Zehntausende Nigerianer fliehen vor Islamisten-Miliz Boko Haram

Neue Kämpfe zwischen Streitkräften und der Terrororganisation Boko Haram haben eine Flüchtlingswelle im Nordosten Nigerias ausgelöst. Die UN sprechen von einer "humanitären Tragödie".
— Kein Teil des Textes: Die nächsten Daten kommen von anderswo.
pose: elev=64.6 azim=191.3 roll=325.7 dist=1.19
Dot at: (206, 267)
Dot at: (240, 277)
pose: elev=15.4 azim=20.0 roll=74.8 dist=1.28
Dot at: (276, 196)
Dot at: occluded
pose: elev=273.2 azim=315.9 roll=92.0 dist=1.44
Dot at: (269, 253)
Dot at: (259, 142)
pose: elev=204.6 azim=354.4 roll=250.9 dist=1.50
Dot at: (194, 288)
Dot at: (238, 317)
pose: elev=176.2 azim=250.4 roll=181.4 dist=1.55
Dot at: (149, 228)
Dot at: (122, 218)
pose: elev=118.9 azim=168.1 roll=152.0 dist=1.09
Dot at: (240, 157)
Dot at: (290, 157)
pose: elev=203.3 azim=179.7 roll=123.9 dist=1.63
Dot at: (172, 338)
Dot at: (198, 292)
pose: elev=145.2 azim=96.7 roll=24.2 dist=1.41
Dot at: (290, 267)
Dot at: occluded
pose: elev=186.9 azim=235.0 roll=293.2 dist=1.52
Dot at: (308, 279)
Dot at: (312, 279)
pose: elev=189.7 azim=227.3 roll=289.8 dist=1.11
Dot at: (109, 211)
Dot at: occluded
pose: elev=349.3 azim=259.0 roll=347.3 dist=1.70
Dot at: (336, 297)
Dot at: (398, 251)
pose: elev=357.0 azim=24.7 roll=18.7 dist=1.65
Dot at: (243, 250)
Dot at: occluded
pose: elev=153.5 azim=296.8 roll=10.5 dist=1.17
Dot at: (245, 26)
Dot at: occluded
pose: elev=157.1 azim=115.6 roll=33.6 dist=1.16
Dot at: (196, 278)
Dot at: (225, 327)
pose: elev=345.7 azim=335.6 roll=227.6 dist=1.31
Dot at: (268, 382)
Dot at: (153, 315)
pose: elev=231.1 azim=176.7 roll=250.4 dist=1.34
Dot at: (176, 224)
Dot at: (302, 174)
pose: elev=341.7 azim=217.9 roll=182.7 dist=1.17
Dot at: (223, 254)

Seit dem 20. Dezember sind mehr als 30.000 Nigerianer vor Gefechten zwischen der Armee und der Islamistenmiliz Boko Haram geflohen. Wie die Vereinten Nationen mitteilten, suchten sie Schutz in Maiduguri, der Hauptstadt des Bundesstaats Borno. Der UN-Beauftragte für humanitäre Hilfe in Nigeria, Edward Kallon, sprach nach einem Besuch in den völlig überfüllten Flüchtlingslagern von einer "humanitären Tragödie".

Durch einen Boko-Haram-Angriff zerstörte Gebäude am Stadtrand von Maiduguri (Getty Images/AFP/A. Marte)

Durch einen Boko-Haram-Angriff zerstörte Gebäude am Stadtrand von Maiduguri

Die meisten Flüchtlinge stammten demnach aus der am Tschad-See gelegenen Stadt Baga, die vorübergehend von Boko Haram kontrolliert wurde. Kämpfer überrannten Ende Dezember zwei Militärstützpunkte in der Nähe der Fischerstadt. Viele Flüchtlinge kamen Kallon zufolge auch in der Garnisonsstadt Monguno, 65 Kilometer südwestlich von Baga, an. Noch sei unklar, wie viele Menschen dorthin geflohen sind. "Zehntausende Menschen brauchen humanitäre Hilfe, vor allem Unterkünfte, Essen, Wasser und Möglichkeiten, sich zu waschen", so Kallon weiter.

Boko Haram terrorisiert seit 2009 den verarmten Nordosten Nigerias und angrenzende Gebiete. Die Gruppe kämpft für die Errichtung eines islamischen Gottesstaats in der mehrheitlich muslimischen Region. Trotz wiederholter Beteuerungen der Regierung, Boko Haram sei besiegt, verstärkte die Miliz in den vergangenen Monaten ihre Angriffe auf zivile und militärische Ziele wieder. 

Durch die Angriffe von Boko Haram wurden in den vergangenen neun Jahren mehr als 27.000 Menschen getötet. 1,8 Millionen Menschen sind auf der Flucht.